Girl Interrupted said...

I'm not a big fan of the royal family and other than feeling very sorry for her two boys and vaguely sad that somebody that young had been killed, her death left me unaffected. By the time they had her funeral I was heartily sick of the whole matter. I think people are becoming disaster/tragedy junkies and it makes me a bit queasy.

I found out through my Grandmother (staunch royalist) who phoned me at 6am on the Sunday morning especially to tell me. Not only did I get rudely awoken at a ridiculous hour, I then had to endure a very long lecture from her when she realised that I didn't really give two hoots :P

mo.stoneskin said...

97. I was 15. Actually we weren't a TV family, I mean I watched Match of the Day, and maybe the occasional bit of news, but that was it. I came down the following morning to find my parents glued to the TV. It was the first time I was shocked by world events. Well, apart from Iraq I think.

f8hasit said...

I was heading to England for a wedding the day after Diana died. I was amazed at the amount of flowers left by her home, the notes tied to the tress, the people just standing about hugging each other in shock.

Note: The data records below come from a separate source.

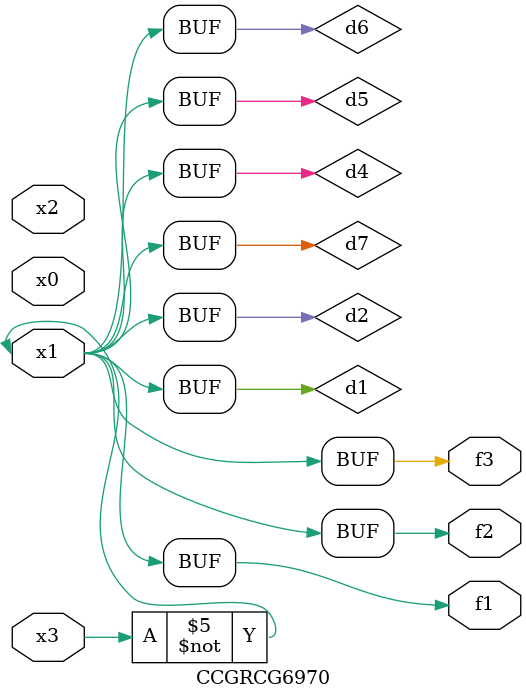
<source format=v>
module CCGRCG6970(
	input x0, x1, x2, x3,
	output f1, f2, f3
);

	wire d1, d2, d3, d4, d5, d6, d7;

	not (d1, x3);
	buf (d2, x1);
	xnor (d3, d1, d2);
	nor (d4, d1);
	buf (d5, d1, d2);
	buf (d6, d4, d5);
	nand (d7, d4);
	assign f1 = d6;
	assign f2 = d7;
	assign f3 = d6;
endmodule

</source>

I had forgotton the date. I remember the event well, but had forgotten about the actual date. Cheers to Di.

:-)

Addy's Daddy said...

Kate, since your g-ma is a royalist, how did she feel about Diana? I know there was quite a bit of controversy that she wasn't royal herself, so I'm interested to know. Most Americans, myself included, don't quite get the whole king/queen/prince/princess thing. It may have something to do with all of that tea we dropped in the Boston harbor....

Carrie said...

I can't remember precisely where I was, (I was rather youngish.), but I can remember that suddenly her name was all I seemed to hear everytime we turned on the television. And I can remember standing in line with my mom at the super-market wondering why the same lady was on every magazine...

That's about all I got.

Simon said...

Addy’s Daddy: Most Brits don’t understand the monarchy, and most are not interested. While there are die-hard monarchists who would throw themselves off tall buildings for the Queen, the actual workings of the monarchy are very much in the background.

The media, particularly the tabloids, ‘made’ Diana. Obviously there was some interest, if the tabloids hadn’t whipped things up, things wouldn’t have developed to the embarrassing proportions they did.

As for her death and the ridiculous hype that surrounded it and her funeral, most people – certainly everyone I knew – were like Girl Interrupted: they were fed up with the way the media seemed incapable of reporting anything else for days afterwards. As you observed, she wasn’t even technically a member of the monarchy; she was more akin to a celebrity. I would guess that at least 80% of the population were heartily glad when things subsided.